Les musiques du monde arabe sont un mystère pour l'Occident. On croit les connaître, elles nous échappent aussi insaisissables et surprenantes que les improvisations vocales de la diva Oum Kalsoum.
Les musiques du Monde arabe chaloupent sur des rythmes et des logiques qui ne sont pas celles d'ici. Un exemple: cette vidéo de mariage du chanteur syrien Omar Souleyman. Ça se passe dans la rue. Avec génératrice, sono façon karaoké, chaises en plastique et invités qui dansent en ligne. Postée sur Youtube en 2017, la vidéo "Ya Bnayya" totalise près de 26 millions de vues! Le plus grand mariage de la planète s’est passé au cœur de la Djezireh syrienne et nous avons manqué la noce.
Naguère ringard dans son propre pays avec sa djellabah, sa moustache teinte et ses lunettes noires, Omar Souleyman est désormais une star planétaire. Joué dans les clubs techno de Los Angeles à Berlin et désormais redécouvert de Marrakech à Oman alors que la pop qui marche est désormais chantée avec des inflexions émiraties.
Un livre musical signé par une politologue
Ce mystère oriental est en passe d'être dévoilé grâce à un livre: "Musiques du Monde arabe, une anthologie en 100 artistes", à paraître le 30 juin. Ce livre est bien plus qu'un livre: c'est un plan, un guide, une boussole, le phare d'Alexandrie. On doit son existence à une politologue française, Coline Houssais, passionnée de cultures et de musiques arabes. Sa curiosité et son appétit de découvertes dépassent largement son champ d'expertise.
Il a fallu pourtant trancher: les musiques du Monde arabe se limiteront aux membres de la Ligue arabe, soit 22 pays. Et tant pis si les Kurdes, les Ottomans et certaines parties des Balkans ont plus d’un lien historique et musical avec ce sujet immense. Cette anthologie comprend deux parties. On y entre ignare, on en sort illuminé.
Il y a d'abord 70 pages, pour comprendre l’histoire et la géographie de ces musiques, leurs enjeux culturels et politiques, leurs développements à travers les aléas de l’Histoire. Pour le meilleur lorsqu’il s’agit de l’invention de la radio ou de la cassette audio. Pour le pire lorsque la guerre vient brouiller cartes et populations, assassinant au passage des artistes (RIP Cheb Hasni, Matoub Lounes).
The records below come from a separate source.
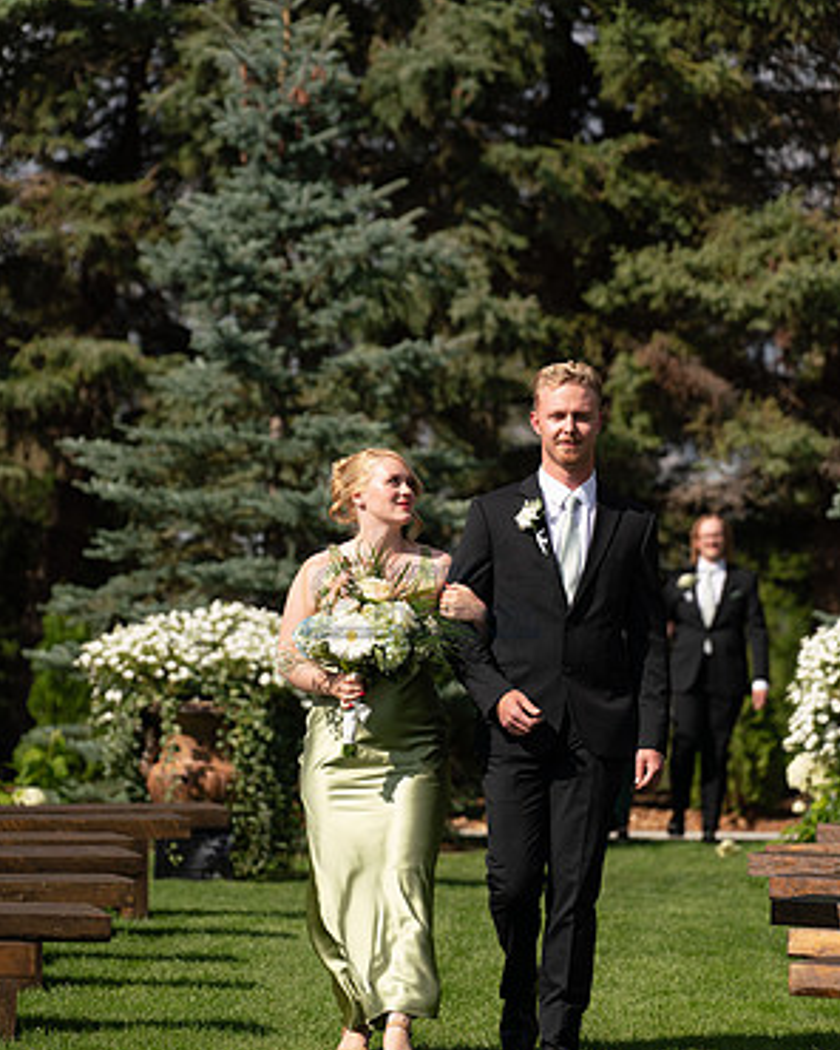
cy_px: 596
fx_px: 5314
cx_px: 423
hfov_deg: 9.0
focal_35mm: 171
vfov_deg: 11.3
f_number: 4
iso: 400
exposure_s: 1/3200
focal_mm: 150
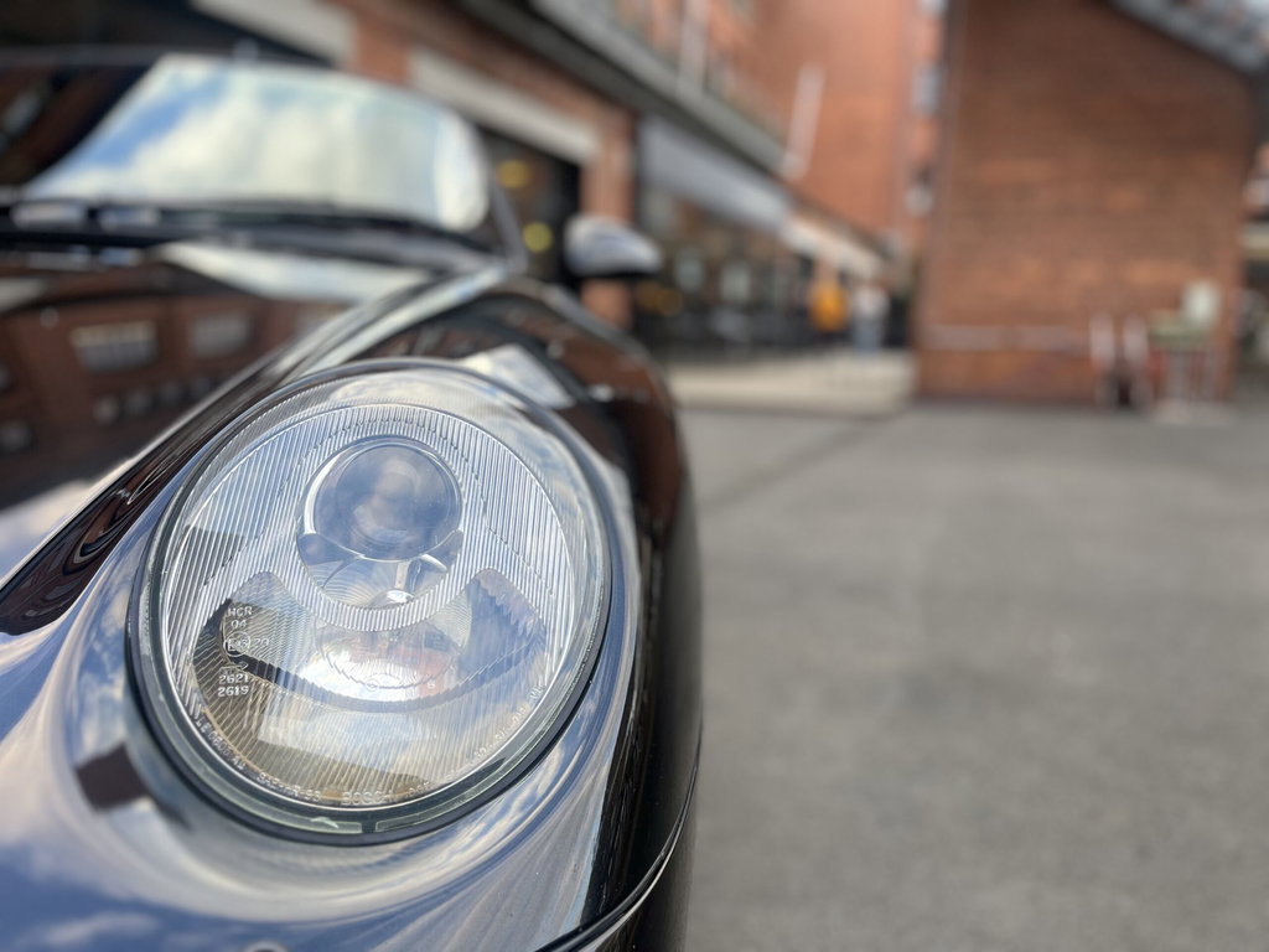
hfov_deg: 67.3
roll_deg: -1.3
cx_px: 634
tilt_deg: -9.1
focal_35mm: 26
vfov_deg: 53.1
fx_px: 953
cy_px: 476
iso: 32
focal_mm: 5.1
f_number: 1.6
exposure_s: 1/122
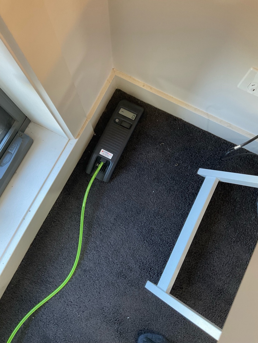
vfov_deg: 61.7
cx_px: 129
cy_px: 172
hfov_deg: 48.2
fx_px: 288
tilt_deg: -79.8
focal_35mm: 29
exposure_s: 1/50
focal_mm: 3
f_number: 1.8
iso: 125
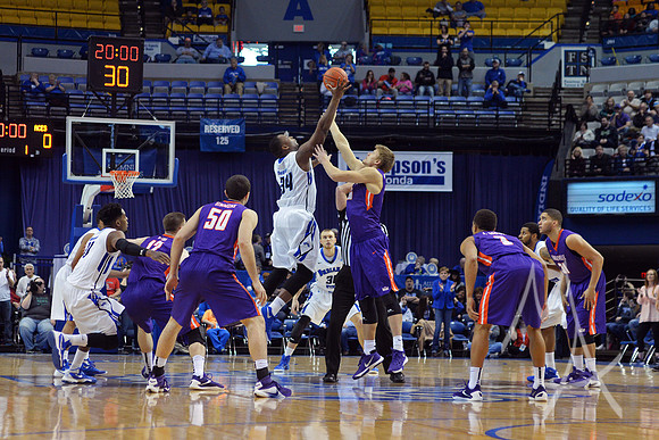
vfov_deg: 19.5
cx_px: 330
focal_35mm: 70
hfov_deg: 28.8
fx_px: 1282
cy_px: 220
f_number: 3.5
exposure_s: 1/800
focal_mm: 70
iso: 3200
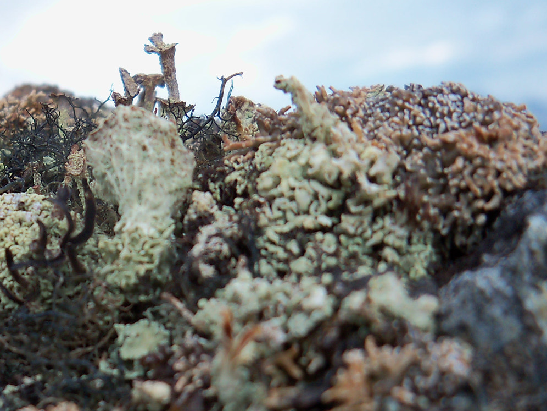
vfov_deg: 20.4
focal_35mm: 72
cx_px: 18
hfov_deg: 25.8
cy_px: 228
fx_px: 1138
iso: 80
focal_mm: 6.2
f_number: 3.5
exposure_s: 1/320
Ensuite se déroulent plus de 250 pages pour découvrir une centaine d'artistes. La qualité du bouquin de Coline Houssais est de tromper l'adage "qui trop embrasse mal étreint". Enfin un livre qui aborde ce sujet sans se concentrer sur une seule région (par exemple le Maghreb si proche de la France) ou se contenter des acquis (les grands interprètes de Kalsoum à Fairuz en passant par Reinette l'Oranaise ou Warda) ou ne considérer que le beau, le savant, le soi-disant authentique, qui plaît tant aux ethnomusicologues, aux attachés culturels d’ambassade ou à celles et ceux qui en sont restés aux clichés de l’orientalisme.
Ouvrage savant et passionnant
Dans "Musiques du Monde arabe", on passe des psalmodies du Coran à la trap marocaine, de l'oud classique irakien à la pop saoudienne, le tout avec les noms des artistes dans les deux calligraphies (européenne et arabe) et un lexique en sus.
Cet ouvrage est savant. Il n'est jamais barbant, toujours passionnant. Depuis le partial et militant ouvrage de Hachlaf, "Anthologie de la musique arabe", paru en 1993, autant dire voilà un siècle, on osait plus espérer un bon ouvrage sur le sujet. Le voici enfin et il ne nous reste plus qu’à farfouiller dans les coins et recoins de Youtube, LE salon d’écoute des musiques arabes. Pour y découvrir des pépites et animer nos Mille et une nuits. A l'image de "Alf Leila Wa Leila", si bien chantée par Oum Kalsoum.
Thierry Sartoretti
Coline Houssais, "Musiques du Monde arabe, une anthologie en 100 artistes", Editions Le Mot et le reste, 300 pages. Parution le 30 juin.